Brief - Copy out word for word the stretch of the records from the line containing "country: Angola" through the line containing "genus: Clidemia", and nothing else.

■ ■ ■ ■ ■

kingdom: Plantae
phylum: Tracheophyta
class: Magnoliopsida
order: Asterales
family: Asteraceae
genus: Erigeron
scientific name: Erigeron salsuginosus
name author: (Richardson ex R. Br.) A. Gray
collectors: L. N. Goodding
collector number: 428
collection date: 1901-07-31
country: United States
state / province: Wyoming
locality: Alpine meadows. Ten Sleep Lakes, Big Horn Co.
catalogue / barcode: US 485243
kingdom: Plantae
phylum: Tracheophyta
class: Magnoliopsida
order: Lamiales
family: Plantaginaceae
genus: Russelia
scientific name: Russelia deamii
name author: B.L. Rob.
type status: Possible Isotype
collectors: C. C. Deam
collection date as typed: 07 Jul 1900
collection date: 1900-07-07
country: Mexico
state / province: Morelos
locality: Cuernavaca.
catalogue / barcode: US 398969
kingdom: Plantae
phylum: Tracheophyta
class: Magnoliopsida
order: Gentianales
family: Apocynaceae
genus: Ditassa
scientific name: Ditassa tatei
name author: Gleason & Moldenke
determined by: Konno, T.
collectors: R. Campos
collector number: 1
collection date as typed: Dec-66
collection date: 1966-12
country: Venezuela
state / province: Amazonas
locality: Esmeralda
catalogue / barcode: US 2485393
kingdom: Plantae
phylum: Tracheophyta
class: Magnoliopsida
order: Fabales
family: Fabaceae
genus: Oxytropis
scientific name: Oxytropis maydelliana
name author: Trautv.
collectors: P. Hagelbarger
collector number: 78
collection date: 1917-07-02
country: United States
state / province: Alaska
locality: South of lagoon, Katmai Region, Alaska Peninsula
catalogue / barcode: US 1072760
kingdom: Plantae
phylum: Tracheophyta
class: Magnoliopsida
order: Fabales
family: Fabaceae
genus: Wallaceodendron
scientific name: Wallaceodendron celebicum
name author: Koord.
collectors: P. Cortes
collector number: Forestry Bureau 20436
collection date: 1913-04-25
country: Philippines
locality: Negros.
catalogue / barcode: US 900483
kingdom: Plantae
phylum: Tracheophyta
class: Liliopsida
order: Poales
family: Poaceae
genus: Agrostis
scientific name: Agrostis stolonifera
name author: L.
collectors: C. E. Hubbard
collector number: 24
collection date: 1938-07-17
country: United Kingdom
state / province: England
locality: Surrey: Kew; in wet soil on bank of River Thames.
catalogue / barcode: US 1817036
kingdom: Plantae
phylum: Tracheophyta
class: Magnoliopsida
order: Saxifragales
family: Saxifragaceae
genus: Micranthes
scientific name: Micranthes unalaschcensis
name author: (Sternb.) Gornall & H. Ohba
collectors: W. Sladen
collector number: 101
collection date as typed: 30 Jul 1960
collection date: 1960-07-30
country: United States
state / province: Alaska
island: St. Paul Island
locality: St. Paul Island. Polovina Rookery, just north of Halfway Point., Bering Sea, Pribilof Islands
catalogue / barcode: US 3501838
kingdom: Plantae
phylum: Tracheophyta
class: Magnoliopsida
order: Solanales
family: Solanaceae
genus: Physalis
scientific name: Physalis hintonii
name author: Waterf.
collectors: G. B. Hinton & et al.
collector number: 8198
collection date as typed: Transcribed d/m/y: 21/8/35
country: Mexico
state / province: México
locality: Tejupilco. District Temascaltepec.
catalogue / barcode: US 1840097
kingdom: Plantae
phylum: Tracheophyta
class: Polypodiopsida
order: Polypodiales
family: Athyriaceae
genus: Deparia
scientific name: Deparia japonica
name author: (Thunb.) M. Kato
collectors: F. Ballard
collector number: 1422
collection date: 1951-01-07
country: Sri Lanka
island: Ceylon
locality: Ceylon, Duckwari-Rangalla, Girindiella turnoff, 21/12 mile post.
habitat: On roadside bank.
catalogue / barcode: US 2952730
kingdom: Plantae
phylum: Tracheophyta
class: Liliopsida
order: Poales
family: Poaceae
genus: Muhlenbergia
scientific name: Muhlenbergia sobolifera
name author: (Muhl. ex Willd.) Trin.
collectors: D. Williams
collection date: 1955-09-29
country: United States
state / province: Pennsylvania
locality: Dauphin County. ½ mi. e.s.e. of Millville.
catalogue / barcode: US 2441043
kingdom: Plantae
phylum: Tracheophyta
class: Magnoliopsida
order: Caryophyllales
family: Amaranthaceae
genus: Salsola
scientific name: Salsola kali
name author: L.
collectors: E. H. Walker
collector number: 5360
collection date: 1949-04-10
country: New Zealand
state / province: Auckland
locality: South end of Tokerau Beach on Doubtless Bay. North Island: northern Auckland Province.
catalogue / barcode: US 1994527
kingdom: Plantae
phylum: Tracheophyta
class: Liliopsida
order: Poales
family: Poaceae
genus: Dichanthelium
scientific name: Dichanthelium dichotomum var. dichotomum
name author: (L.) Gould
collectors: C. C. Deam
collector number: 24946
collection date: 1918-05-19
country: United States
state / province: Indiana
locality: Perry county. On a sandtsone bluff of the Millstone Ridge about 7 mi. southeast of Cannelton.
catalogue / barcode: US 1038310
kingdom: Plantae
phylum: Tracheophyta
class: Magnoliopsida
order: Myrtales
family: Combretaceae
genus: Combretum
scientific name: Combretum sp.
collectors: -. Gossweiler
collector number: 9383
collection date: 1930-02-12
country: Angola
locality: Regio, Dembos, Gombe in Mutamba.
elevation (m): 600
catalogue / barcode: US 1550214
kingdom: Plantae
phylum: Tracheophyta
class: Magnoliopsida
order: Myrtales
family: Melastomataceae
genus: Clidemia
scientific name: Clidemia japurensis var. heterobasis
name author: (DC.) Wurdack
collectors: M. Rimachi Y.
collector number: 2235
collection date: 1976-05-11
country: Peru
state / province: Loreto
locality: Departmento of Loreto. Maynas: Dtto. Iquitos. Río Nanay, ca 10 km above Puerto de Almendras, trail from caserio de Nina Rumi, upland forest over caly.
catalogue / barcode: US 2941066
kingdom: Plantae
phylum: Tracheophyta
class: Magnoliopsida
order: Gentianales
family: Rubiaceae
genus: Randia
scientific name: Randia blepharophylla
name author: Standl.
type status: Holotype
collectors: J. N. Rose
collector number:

■ ■ ■ ■ ■

Task answer -
country: Angola
locality: Regio, Dembos, Gombe in Mutamba.
elevation (m): 600
catalogue / barcode: US 1550214
kingdom: Plantae
phylum: Tracheophyta
class: Magnoliopsida
order: Myrtales
family: Melastomataceae
genus: Clidemia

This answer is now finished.